In 1985, after being pushed out from Apple, Steve Jobs founded NeXT. At that time NeXT had a few dozen engineers, Apple had a few thousand.

NeXT began by build high-end workstations for universities, scientists, and developers but by the mid-1990s they had pivoted. Their new focus was almost entirely on software. NeXTSTEP, the operating system they build, was far ahead of its time. Object-oriented development (via Objective-C and NeXT frameworks) made building software radically more productive.

In 1996 a struggling Apple acquired NeXT, bringing Steve Jobs back into the fold, and turning NeXTSTEP into macOS. From there it was upwards and upwards until Apple became what it is today, a multi-trillion company.

Now you might wonder how this story is related to our jumping animals. And the way it is related is scaling laws.

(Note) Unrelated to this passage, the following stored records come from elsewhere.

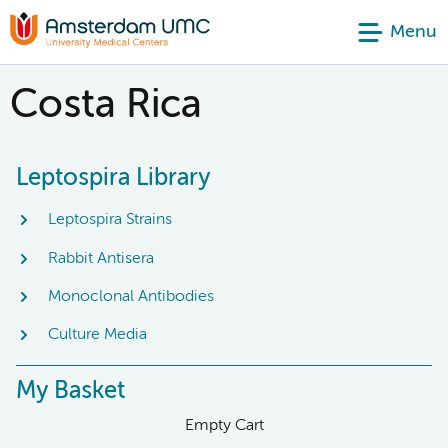
Menu
Costa Rica
Leptospira Library
Leptospira Strains
Rabbit Antisera
Monoclonal Antibodies
Culture Media
My Basket
Empty Cart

In general animals weight scales as the cube of its height (r^3). This is simply because animals are three dimensional objects.

However, the force animals can apply with they muscles scales only as the square of their height. The reason for this is that it is not the volume of the muscle, but rather its area that determines the force it can apply.

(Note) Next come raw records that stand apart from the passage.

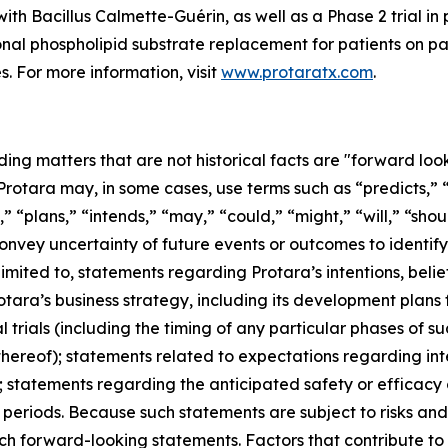
ith Bacillus Calmette-Guérin, as well as a Phase 2 trial in 
ional phospholipid substrate replacement for patients on p
s. For more information, visit
www.protaratx.com
.
ding matters that are not historical facts are "forward lo
 Protara may, in some cases, use terms such as “predicts,” 
” “plans,” “intends,” “may,” “could,” “might,” “will,” “sho
convey uncertainty of future events or outcomes to identi
mited to, statements regarding Protara’s intentions, belief
tara’s business strategy, including its development plans
al trials (including the timing of any particular phases of 
hereof); statements related to expectations regarding int
on; statements regarding the anticipated safety or efficac
periods. Because such statements are subject to risks and 
ch forward-looking statements. Factors that contribute to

Now finally the time that an animal can apply this force for during the jumping motion scales as the height.

And so taking a few assumptions** we arrive at the unintuitive solution that animals jump equally high independent of height. The 50g Frog reaches up to 1m, the 500g rat reaches up to 0.8m, the 5kg cat jumps up to 2m, the 50kg goat reaches 1.5m and the 500kg horse leaps 1.5 meters.

In effect scaling laws of this type appear in the world of technology and innovation also. And so it should come as no surprise that many of our greatest innovations have sprung from small, nimble and motivated teams unencumbered by the weight of a giant corporation.


**This scaling argument is meant in an idealized sense. During the short push-off phase we assume that the leg-generated acceleration greatly exceeds gravitational acceleration so that the animal’s own weight has only a sub-leading effect on the motion while the feet are still in contact with the ground. We also neglect air resistance, so that after take-off the motion is purely ballistic under gravity. Under these assumptions, the jump height is effectively limited by how muscle force and push-off time scale with body size, rather than by gravity or drag during the push-off itself.